The Big and the Bad
by Philip
Mattera, director of the Corporate
Research Project
for the Dirt Diggers Digest
Proposed new guidelines on
merger enforcement just released by the Federal Trade Commission and the
Justice Department are a welcome development. In many industries, takeovers
have put U.S. consumers at the mercy of a small number of mega-corporations all
too willing to use their market power aggressively.Curb the growth of corporate Godzillas
DOJ and FTC have put forth 13 guidelines under which the
agencies could block mergers that eliminate substantial competition, increase
concentration, entrench or extend a dominant position and so forth. Mergers
that substantially lessen competition for workers could also be targeted.
Along with the market benefits that would come from
slowing consolidation (reduction in the number of firms in an industry) and
concentration (increase in the share of business activity controlled by a small
number of large firms), this new aggressive posture could also help to restrain
the growth of corporate misconduct.
The reason is that as corporations grow larger and more
dominant they seem to become more inclined to break the rules—not only the
rules against price-fixing but also those concerning labor standards,
environmental protection, transportation safety and much more. Evidence for
this can be found in the data collected in Violation Tracker.
A prime example is the financial services sector. The
country’s four largest banks—JPMorgan Chase, Bank of America, Citigroup and
Wells Fargo—account for $180 billion in cumulative penalties since 2000. This
is nearly half of the penalties paid by all of the 330 parent companies in this
sector covered by Violation Tracker.
Penalty concentration is even greater in the petroleum
industry, where the top five oil companies—Exxon Mobil, Shell, Chevron, BP and
ConocoPhillips—are responsible for cumulative penalties of $42 billion. That is
three-quarters of the $55 billion paid by all the companies in the sector.
Big Tech giants Meta Platforms, Alphabet and Microsoft have cumulative penalties of $9 billion, which is 60 percent of the total paid by entire the information technology sector. (This excludes Amazon.com, which is categorized in Violation Tracker as a retailer, and Apple Inc., which is put in the electronics category.)
Tyson Foods, JBS (the Brazilian parent of Swift and
Pilgrim’s Pride), and WH Group (the Chinese parent of Smithfield Foods), which
dominate meat and poultry processing, account for $1 billion in penalties,
while leading packaged food companies PepsiCo, Mondelez International, Kraft
Heinz and ConAgra account for another $435 million. Together they are
responsible for about 40 percent of the $3.7 billion in penalties paid by the
food products sector overall.
In other industries such as motor vehicles and airlines
there are few significant companies, so penalties are also highly concentrated
among them.
This is not to say that mega-corporations have a monopoly
on misconduct. Many of the more than 500,000 cases documented in Violation Tracker
involve small firms.
Yet their misdeeds usually have a limited impact, whereas
the transgressions of the godzillas of the business world cause the most harm
to workers, consumers and communities. Preventing large companies from becoming
even larger and more dominant will help limit these harms.

Saved entries:

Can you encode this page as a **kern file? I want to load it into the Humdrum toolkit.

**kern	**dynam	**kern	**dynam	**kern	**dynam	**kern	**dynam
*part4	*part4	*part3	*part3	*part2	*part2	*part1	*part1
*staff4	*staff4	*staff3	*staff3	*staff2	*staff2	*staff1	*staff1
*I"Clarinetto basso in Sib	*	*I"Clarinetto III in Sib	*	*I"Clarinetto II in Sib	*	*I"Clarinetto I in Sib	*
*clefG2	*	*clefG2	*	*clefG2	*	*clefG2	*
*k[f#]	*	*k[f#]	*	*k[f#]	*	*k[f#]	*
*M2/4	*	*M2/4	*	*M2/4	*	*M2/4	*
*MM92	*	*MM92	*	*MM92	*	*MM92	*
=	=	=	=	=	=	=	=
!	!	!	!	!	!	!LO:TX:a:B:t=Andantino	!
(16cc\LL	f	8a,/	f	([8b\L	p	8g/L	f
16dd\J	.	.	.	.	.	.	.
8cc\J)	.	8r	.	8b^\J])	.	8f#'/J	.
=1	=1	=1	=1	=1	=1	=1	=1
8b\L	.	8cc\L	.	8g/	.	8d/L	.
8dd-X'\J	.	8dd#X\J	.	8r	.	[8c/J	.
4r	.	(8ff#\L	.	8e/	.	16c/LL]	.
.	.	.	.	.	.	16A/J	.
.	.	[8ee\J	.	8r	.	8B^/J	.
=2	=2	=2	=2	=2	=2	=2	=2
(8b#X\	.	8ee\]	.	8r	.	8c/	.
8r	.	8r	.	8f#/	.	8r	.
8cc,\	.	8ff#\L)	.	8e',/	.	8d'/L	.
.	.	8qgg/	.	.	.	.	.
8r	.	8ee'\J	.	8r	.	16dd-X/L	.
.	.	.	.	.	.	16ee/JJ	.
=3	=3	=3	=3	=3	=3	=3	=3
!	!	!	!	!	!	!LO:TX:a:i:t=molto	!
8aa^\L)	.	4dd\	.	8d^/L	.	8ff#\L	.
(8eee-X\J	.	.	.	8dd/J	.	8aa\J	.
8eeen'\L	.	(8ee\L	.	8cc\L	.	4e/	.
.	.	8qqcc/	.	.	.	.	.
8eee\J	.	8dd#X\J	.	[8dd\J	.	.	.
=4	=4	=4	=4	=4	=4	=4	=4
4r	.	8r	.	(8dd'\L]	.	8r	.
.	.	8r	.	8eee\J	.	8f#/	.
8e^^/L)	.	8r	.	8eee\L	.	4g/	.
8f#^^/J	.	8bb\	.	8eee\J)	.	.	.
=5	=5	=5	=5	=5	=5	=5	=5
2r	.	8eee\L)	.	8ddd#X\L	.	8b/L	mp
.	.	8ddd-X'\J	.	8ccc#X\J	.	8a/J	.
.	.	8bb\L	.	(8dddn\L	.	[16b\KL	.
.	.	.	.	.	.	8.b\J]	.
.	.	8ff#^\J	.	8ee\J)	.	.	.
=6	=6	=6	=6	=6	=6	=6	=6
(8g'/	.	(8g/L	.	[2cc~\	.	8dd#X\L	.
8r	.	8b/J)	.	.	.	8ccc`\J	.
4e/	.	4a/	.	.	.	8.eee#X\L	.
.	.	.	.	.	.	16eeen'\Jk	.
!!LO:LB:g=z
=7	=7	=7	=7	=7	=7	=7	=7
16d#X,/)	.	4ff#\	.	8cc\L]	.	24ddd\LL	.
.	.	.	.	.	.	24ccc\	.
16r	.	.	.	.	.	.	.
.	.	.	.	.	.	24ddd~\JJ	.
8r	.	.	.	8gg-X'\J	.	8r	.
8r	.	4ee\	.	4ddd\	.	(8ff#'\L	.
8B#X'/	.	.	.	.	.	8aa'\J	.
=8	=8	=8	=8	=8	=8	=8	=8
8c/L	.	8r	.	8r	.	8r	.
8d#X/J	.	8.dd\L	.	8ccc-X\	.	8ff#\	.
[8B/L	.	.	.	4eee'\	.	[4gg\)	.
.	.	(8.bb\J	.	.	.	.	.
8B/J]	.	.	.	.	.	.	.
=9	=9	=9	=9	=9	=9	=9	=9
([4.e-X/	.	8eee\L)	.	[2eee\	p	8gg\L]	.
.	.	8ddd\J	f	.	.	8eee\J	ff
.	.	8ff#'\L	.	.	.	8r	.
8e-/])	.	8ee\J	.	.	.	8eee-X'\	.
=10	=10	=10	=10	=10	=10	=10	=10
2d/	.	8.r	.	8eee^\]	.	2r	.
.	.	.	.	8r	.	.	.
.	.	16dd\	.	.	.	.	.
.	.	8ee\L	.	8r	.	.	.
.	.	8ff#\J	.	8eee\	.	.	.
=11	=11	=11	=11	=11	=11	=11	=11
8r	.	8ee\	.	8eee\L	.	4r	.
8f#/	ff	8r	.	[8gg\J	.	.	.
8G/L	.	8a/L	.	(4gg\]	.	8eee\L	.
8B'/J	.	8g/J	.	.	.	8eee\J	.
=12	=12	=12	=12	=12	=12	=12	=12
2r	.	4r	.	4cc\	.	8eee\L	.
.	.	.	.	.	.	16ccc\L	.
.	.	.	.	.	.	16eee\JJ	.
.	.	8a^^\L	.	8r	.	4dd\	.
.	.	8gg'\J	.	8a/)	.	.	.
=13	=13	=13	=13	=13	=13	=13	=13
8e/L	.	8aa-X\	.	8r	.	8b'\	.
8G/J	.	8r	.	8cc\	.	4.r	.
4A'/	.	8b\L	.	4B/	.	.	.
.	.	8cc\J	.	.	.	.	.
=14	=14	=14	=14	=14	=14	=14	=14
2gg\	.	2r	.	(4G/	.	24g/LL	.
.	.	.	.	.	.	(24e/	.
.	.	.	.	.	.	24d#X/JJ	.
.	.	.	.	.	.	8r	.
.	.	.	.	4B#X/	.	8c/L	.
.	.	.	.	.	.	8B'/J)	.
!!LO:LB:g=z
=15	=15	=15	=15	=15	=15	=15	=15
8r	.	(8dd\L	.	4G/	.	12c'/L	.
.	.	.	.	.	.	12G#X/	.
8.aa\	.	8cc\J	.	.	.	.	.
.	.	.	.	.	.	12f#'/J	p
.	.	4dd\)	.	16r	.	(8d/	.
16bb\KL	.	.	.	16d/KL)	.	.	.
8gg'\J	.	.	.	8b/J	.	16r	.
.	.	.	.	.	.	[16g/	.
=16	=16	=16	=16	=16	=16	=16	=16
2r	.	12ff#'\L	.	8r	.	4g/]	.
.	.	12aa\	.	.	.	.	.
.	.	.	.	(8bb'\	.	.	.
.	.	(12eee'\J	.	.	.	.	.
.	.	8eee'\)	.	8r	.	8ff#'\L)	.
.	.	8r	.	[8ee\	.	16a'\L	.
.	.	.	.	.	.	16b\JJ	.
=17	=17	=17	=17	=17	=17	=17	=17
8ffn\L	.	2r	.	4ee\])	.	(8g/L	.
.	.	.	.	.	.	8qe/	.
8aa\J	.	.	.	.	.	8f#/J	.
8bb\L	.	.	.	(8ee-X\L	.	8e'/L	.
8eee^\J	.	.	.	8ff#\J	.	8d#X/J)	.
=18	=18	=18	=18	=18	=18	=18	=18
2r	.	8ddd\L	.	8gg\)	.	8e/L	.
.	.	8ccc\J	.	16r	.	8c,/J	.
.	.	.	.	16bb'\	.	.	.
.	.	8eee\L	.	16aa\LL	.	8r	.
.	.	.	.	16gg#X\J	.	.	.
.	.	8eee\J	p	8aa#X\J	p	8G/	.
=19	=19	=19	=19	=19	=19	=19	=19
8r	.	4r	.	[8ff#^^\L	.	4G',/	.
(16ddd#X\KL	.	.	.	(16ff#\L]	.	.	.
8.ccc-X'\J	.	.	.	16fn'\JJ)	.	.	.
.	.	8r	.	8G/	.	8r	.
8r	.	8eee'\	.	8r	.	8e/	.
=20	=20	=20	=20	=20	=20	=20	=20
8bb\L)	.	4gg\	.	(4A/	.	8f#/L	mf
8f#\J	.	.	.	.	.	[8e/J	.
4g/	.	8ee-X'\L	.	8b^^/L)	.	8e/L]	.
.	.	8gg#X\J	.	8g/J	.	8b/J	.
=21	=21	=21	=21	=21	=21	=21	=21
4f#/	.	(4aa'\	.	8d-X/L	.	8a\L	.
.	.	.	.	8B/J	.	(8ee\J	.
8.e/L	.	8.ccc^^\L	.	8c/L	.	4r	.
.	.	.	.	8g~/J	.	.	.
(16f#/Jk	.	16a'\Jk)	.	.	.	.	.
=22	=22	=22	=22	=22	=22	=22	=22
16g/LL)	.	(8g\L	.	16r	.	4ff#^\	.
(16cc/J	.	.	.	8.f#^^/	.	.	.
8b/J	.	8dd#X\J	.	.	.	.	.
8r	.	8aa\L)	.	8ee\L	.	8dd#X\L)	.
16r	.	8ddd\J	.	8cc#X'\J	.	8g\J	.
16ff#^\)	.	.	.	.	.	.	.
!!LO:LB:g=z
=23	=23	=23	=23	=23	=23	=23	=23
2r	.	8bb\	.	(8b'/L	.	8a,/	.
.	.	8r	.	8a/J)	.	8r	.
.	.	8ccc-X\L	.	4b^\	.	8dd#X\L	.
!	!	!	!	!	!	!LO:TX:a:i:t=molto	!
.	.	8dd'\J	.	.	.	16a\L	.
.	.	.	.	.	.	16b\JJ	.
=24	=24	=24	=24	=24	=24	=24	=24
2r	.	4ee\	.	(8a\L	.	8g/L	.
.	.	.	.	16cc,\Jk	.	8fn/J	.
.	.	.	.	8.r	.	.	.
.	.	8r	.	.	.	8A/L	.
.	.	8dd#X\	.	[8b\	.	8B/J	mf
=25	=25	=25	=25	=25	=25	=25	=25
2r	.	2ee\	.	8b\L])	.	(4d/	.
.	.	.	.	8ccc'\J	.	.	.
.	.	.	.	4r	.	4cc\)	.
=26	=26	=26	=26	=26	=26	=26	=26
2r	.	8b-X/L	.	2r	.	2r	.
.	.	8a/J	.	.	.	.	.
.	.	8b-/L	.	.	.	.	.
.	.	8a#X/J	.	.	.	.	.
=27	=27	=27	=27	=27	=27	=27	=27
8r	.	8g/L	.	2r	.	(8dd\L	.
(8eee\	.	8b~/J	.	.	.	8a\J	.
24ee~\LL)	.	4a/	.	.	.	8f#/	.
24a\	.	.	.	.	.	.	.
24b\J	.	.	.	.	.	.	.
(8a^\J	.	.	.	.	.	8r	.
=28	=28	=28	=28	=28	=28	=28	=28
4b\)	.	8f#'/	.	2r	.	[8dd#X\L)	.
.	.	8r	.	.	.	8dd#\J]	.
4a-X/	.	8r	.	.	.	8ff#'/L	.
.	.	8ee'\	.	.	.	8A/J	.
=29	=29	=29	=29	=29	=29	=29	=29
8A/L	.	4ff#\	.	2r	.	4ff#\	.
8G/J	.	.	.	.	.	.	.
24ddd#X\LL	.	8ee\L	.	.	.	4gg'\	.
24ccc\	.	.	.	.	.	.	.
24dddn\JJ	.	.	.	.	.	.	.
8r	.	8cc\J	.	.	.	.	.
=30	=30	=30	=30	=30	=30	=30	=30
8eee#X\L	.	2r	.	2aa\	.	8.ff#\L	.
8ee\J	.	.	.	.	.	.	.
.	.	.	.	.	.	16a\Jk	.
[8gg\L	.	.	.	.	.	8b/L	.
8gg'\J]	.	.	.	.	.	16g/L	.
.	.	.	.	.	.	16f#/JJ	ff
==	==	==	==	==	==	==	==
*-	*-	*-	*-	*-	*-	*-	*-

* _WORK ITEM 1_:
According to the article on merger enforcement, how much have the country's four largest banks paid in cumulative penalties since 2000?
* _WORK ITEM 2_:
Repeat the article on merger enforcement from "Tyson Foods, JBS" up to and including "involve small firms.".
The lines come from a source separate from the article.

* _ANSWER SPACE 1_:
$180 billion.

* _ANSWER SPACE 2_:
Tyson Foods, JBS (the Brazilian parent of Swift and
Pilgrim’s Pride), and WH Group (the Chinese parent of Smithfield Foods), which
dominate meat and poultry processing, account for $1 billion in penalties,
while leading packaged food companies PepsiCo, Mondelez International, Kraft
Heinz and ConAgra account for another $435 million. Together they are
responsible for about 40 percent of the $3.7 billion in penalties paid by the
food products sector overall.
In other industries such as motor vehicles and airlines
there are few significant companies, so penalties are also highly concentrated
among them.
This is not to say that mega-corporations have a monopoly
on misconduct. Many of the more than 500,000 cases documented in Violation Tracker
involve small firms.